Wave Data Analysis and Statistics

Wave data are transmitted from the Waverider buoy to a shore station where it is processed to produce wave data statistics. The recorded bursts of wave data (normally 34 minutes long starting on the hour) are digitised at 0.5-second intervals (or 0.78-second for Directional Waverider buoys) and the data are conditioned to remove any erroneous data points. The data are then analysed by two procedures, zero crossing analysis and spectral analysis.

Zero Crossing Analysis

A widely accepted method to extract representative statistics from the raw wave data is the zero crossing method. For this method, a wave is defined as the portion of a record between two successive zero up crossings.

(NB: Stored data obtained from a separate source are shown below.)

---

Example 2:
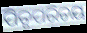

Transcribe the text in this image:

ପିତୃପରିଚୟ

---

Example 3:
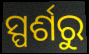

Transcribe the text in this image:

ସ୍ପର୍ଶରୁ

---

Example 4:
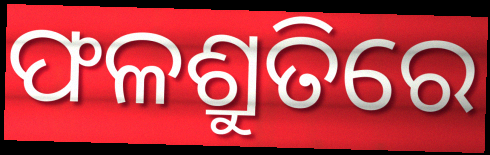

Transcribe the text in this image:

ଫଳଶ୍ରୁତିରେ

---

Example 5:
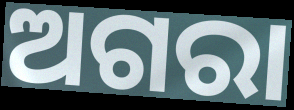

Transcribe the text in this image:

ଅଗରାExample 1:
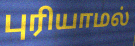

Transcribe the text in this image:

புரியாமல்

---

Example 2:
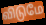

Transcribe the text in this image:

விடுமே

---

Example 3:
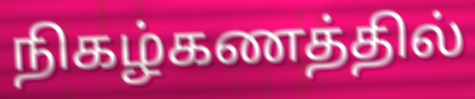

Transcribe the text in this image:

நிகழ்கணத்தில்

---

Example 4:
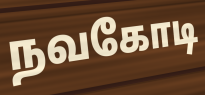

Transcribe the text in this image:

நவகோடி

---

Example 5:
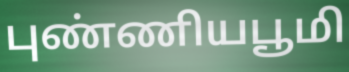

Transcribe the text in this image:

புண்ணியபூமி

From the recorded bursts of wave data the waves are ranked in order of their height (with their corresponding periods), and the following statistics computed:

Hsig : Significant wave height = average height of the waves which comprise the top 33%
H10 : Average height of the waves, which comprise the top 10%
Hmax : Maximum wave height in the recorded burst
Hrms : Root mean square wave height
Hmean : Mean wave height
Tz : Zero crossing period = mean period
Tsig : Significant period = average period of the waves used to define Hsig
Tc : Crest period = average time between successive crests (this involves a different definition of a wave)

Spectral Analysis

One of the limitations of the zero crossing method, however, is the poor definition of wave period. For example, a swell with a dominant period of 10 seconds will suffer a reduction in Tz with a superimposed locally generated sea. Both cases may, however, have a similar effect on a coastal structure. Further, the response of a structure, harbour or beach may be strongly dependent on wave period. In these cases an analysis that accounts for all components of wave period should be used.

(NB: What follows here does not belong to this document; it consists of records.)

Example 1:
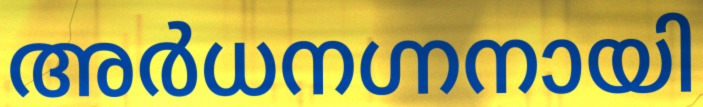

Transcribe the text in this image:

അർധനഗ്നനായി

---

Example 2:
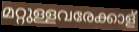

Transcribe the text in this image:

മറ്റുള്ളവരേക്കാള്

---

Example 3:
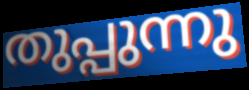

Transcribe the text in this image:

തുപ്പുന്നു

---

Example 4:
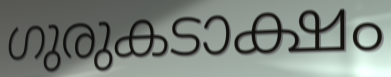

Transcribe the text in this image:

ഗുരുകടാക്ഷം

The spectral analysis procedure is more complex than the zero crossing analysis and a detailed explanation is beyond the scope of these notes. However, put simply, spectral analysis provides a method to examine the energy level of a range of wave periods. Using spectral analysis it is therefore possible to determine the period of the waves with the most energy. This statistic, known as TP1, provides a more representative wave period for ocean waves than the zero crossing analysis.

Wave Direction

The offshore wave direction greatly influences the exposure of a beach, harbour or coastal structure to wave activity. Wave direction is therefore an important parameter in most coastal zone studies.

Directional Waverider buoys are used to collect wave direction information. The buoy utilises accelerometers and a compass to measure both vertical and horizontal motion. An onboard processor converts the buoy.s motion to three orthogonal (vertical, north-south, east-west) translation signals that are telemetered to a shore station. The directional spectrum is also routinely calculated by the buoy and transmitted to the receiving station for processing.

The NSW Waverider buoy network now utilises Directional Waverider buoys at all seven offshore wave monitoring stations.